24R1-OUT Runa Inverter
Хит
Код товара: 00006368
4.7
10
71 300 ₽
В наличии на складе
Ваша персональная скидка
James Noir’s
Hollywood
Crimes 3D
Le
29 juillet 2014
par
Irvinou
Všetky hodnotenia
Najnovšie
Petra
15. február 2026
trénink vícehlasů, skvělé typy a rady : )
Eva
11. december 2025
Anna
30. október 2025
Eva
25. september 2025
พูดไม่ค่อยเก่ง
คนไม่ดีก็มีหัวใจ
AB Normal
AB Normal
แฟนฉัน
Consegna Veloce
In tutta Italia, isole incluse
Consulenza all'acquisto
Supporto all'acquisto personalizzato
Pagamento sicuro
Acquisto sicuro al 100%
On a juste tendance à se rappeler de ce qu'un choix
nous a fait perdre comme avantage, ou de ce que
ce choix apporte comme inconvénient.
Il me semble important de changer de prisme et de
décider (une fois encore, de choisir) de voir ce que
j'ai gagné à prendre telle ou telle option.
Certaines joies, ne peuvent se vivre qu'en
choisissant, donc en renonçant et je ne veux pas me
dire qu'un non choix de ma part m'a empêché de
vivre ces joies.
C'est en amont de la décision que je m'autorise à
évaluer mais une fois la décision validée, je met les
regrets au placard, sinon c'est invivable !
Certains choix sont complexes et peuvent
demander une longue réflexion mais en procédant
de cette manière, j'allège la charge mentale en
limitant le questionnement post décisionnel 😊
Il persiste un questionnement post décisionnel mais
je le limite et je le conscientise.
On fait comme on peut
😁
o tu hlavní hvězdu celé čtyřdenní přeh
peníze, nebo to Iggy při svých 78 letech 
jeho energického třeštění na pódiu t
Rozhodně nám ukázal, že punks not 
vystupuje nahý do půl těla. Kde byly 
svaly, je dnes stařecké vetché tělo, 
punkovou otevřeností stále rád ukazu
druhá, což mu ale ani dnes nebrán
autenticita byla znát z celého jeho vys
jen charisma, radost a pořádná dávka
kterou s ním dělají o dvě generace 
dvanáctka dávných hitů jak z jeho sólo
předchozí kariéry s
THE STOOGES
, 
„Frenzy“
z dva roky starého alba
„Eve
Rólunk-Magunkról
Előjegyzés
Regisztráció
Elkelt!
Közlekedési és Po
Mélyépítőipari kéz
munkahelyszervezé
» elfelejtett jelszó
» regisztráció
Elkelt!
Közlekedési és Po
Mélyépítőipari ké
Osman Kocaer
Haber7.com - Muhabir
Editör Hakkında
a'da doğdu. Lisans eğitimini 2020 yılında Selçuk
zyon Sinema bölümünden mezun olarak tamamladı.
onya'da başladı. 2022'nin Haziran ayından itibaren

*What you will do*.
Write out again, unchanged, each line from the beginning of the records up to and including the line that contains "nous a fait".

*Solution to the problem*.
24R1-OUT Runa Inverter
Хит
Код товара: 00006368
4.7
10
71 300 ₽
В наличии на складе
Ваша персональная скидка
James Noir’s
Hollywood
Crimes 3D
Le
29 juillet 2014
par
Irvinou
Všetky hodnotenia
Najnovšie
Petra
15. február 2026
trénink vícehlasů, skvělé typy a rady : )
Eva
11. december 2025
Anna
30. október 2025
Eva
25. september 2025
พูดไม่ค่อยเก่ง
คนไม่ดีก็มีหัวใจ
AB Normal
AB Normal
แฟนฉัน
Consegna Veloce
In tutta Italia, isole incluse
Consulenza all'acquisto
Supporto all'acquisto personalizzato
Pagamento sicuro
Acquisto sicuro al 100%
On a juste tendance à se rappeler de ce qu'un choix
nous a fait perdre comme avantage, ou de ce que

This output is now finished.